┌──

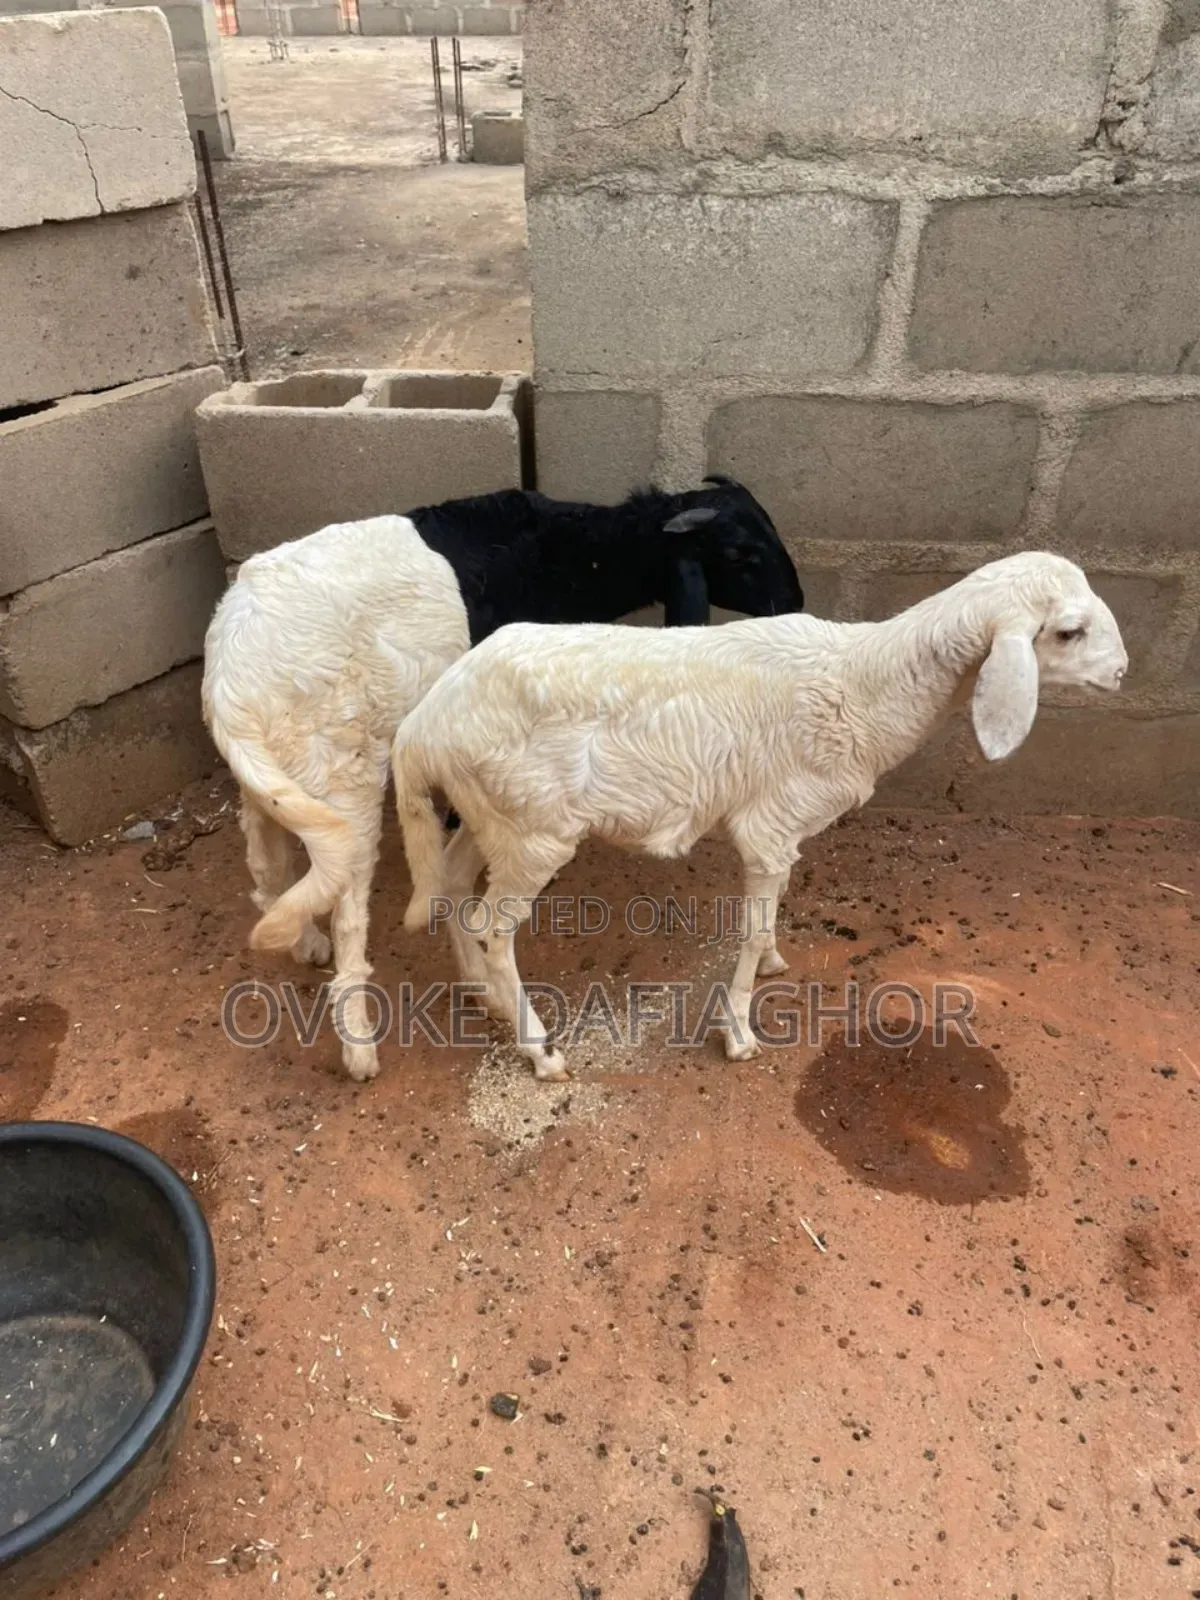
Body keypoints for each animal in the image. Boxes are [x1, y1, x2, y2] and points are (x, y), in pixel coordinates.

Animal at [202, 478, 804, 1082]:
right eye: (742, 555)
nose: (796, 605)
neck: (561, 551)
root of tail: (231, 675)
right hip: (344, 765)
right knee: (347, 899)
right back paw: (361, 1047)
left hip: (280, 773)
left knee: (267, 859)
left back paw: (305, 939)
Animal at [392, 551, 1128, 1082]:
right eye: (1068, 632)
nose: (1122, 673)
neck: (864, 686)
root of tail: (423, 726)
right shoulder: (770, 824)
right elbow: (746, 931)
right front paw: (739, 1032)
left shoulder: (783, 832)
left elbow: (770, 916)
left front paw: (774, 960)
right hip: (533, 829)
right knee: (492, 926)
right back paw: (538, 1049)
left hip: (492, 817)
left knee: (451, 886)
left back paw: (481, 994)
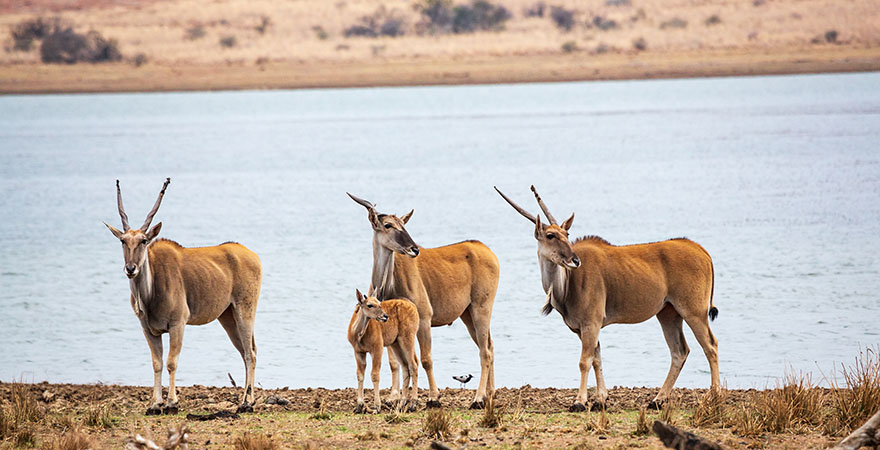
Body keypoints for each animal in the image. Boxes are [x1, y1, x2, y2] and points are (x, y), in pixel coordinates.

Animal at [350, 192, 502, 410]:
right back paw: (491, 394)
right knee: (490, 345)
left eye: (403, 224)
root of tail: (487, 251)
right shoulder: (387, 322)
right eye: (388, 225)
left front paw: (433, 397)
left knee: (485, 352)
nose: (414, 249)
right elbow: (395, 362)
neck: (390, 282)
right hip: (467, 315)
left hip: (481, 308)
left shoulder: (423, 319)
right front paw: (394, 397)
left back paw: (478, 398)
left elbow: (426, 359)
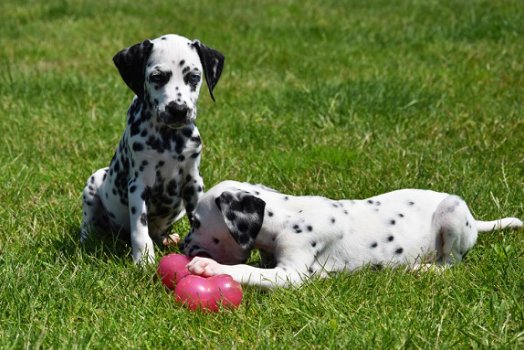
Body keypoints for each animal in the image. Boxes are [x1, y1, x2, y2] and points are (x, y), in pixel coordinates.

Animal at [81, 34, 224, 264]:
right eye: (157, 77)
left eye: (194, 77)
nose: (178, 110)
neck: (168, 139)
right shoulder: (138, 184)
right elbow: (140, 228)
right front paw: (144, 259)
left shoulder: (193, 182)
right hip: (95, 182)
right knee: (89, 223)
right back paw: (88, 239)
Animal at [183, 179, 520, 288]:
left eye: (196, 222)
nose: (183, 245)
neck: (286, 216)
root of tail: (476, 221)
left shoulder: (290, 274)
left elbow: (246, 270)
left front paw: (209, 267)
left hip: (452, 212)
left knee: (451, 264)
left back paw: (423, 269)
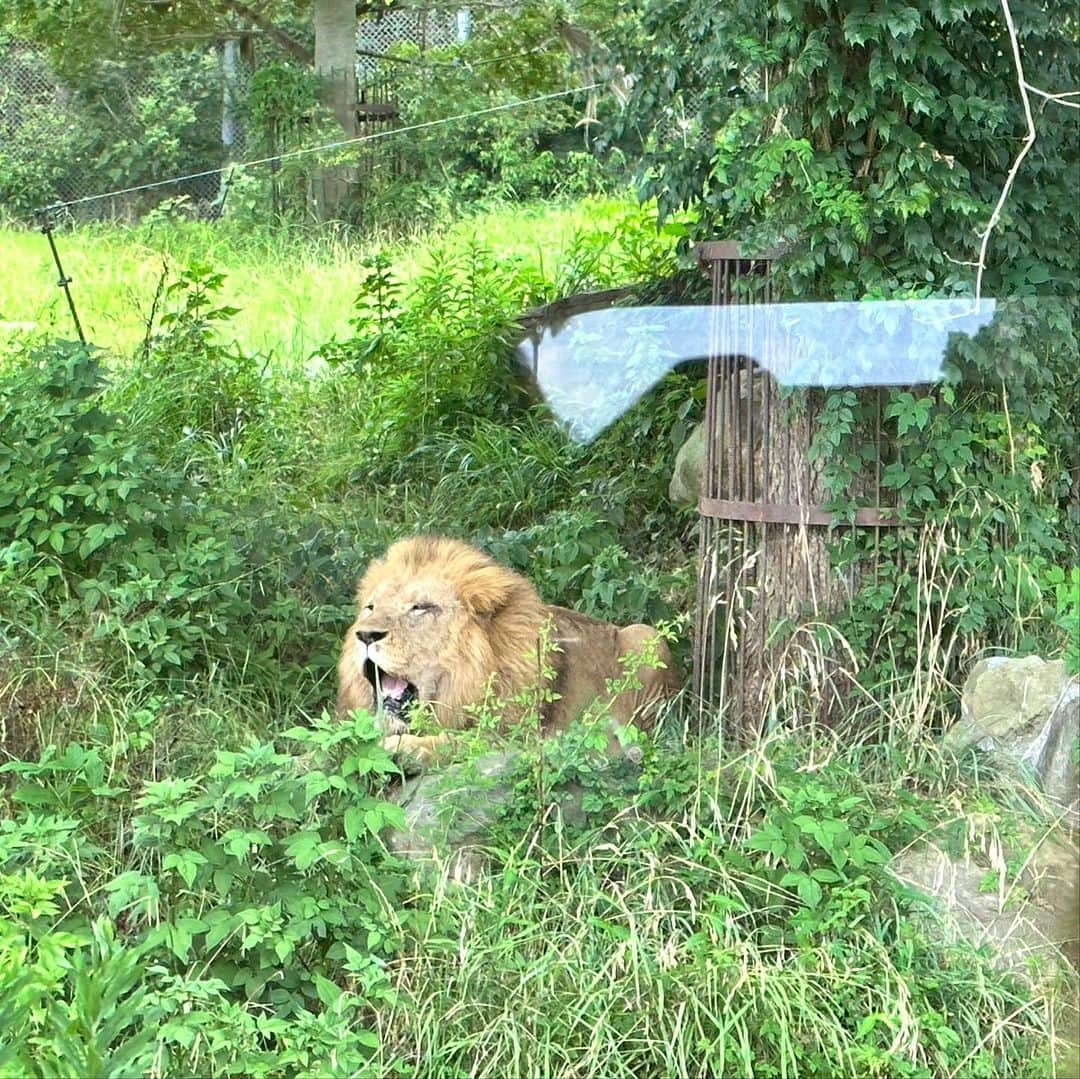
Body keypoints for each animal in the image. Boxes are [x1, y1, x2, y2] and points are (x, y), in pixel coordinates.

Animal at [332, 535, 678, 764]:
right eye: (370, 608)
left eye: (421, 607)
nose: (366, 635)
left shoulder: (518, 738)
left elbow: (458, 742)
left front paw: (403, 748)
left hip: (646, 636)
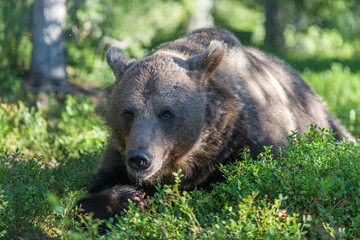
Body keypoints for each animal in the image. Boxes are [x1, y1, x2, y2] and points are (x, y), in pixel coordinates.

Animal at [77, 27, 352, 220]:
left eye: (166, 113)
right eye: (128, 113)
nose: (140, 158)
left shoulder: (254, 139)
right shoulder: (118, 153)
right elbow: (92, 192)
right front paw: (127, 197)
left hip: (323, 123)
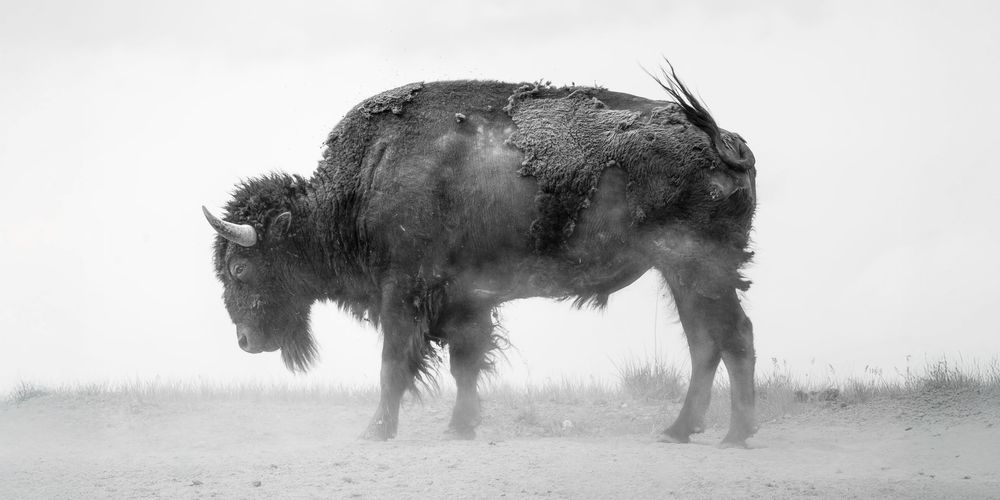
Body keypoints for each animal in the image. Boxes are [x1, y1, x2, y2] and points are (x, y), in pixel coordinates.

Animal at [203, 64, 758, 446]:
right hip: (681, 274)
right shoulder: (467, 301)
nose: (246, 341)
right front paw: (460, 427)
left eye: (239, 267)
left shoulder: (403, 294)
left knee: (732, 338)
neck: (366, 182)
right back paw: (681, 430)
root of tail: (724, 141)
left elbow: (393, 364)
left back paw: (734, 434)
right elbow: (464, 365)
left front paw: (375, 431)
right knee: (707, 343)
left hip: (698, 269)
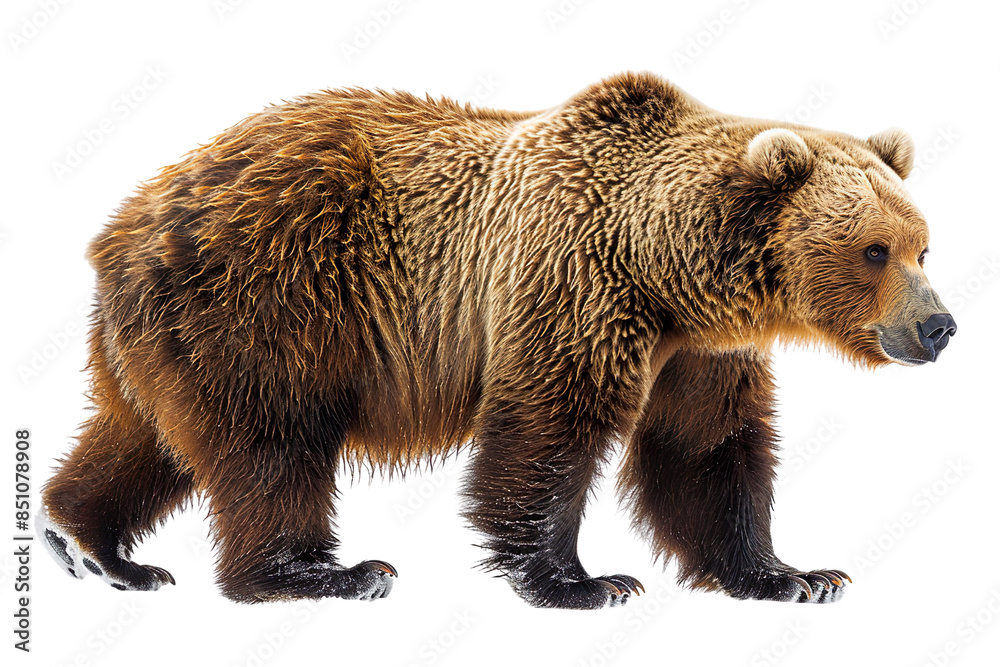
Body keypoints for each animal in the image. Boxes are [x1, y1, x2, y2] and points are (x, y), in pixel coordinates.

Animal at [38, 72, 956, 608]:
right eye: (874, 249)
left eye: (923, 245)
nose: (938, 325)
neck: (667, 269)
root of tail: (126, 221)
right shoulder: (574, 281)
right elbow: (548, 430)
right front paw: (584, 580)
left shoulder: (699, 349)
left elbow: (707, 448)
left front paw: (793, 574)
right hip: (271, 297)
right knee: (275, 442)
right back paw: (324, 571)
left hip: (165, 337)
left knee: (143, 438)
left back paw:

└──

__What this task involves__:
Write back the stretch of lines above that begins with the line holding "right shoulder: (467, 301)" and ends with the line holding "root of tail: (126, 221)", both included, exactly as written. Pictures stay out.

__Finished exercise__:
right shoulder: (467, 301)
nose: (246, 341)
right front paw: (460, 427)
left eye: (239, 267)
left shoulder: (403, 294)
left knee: (732, 338)
neck: (366, 182)
right back paw: (681, 430)
root of tail: (724, 141)
left elbow: (393, 364)
left back paw: (734, 434)
right elbow: (464, 365)
left front paw: (375, 431)
right knee: (707, 343)
left hip: (698, 269)
Body keypoints for each animal in the image. Boxes are [x1, y1, x2, y2] and points are (x, y), in pixel coordinates.

Animal at [38, 72, 956, 608]:
right eye: (874, 249)
left eye: (923, 245)
nose: (938, 325)
neck: (667, 269)
root of tail: (126, 221)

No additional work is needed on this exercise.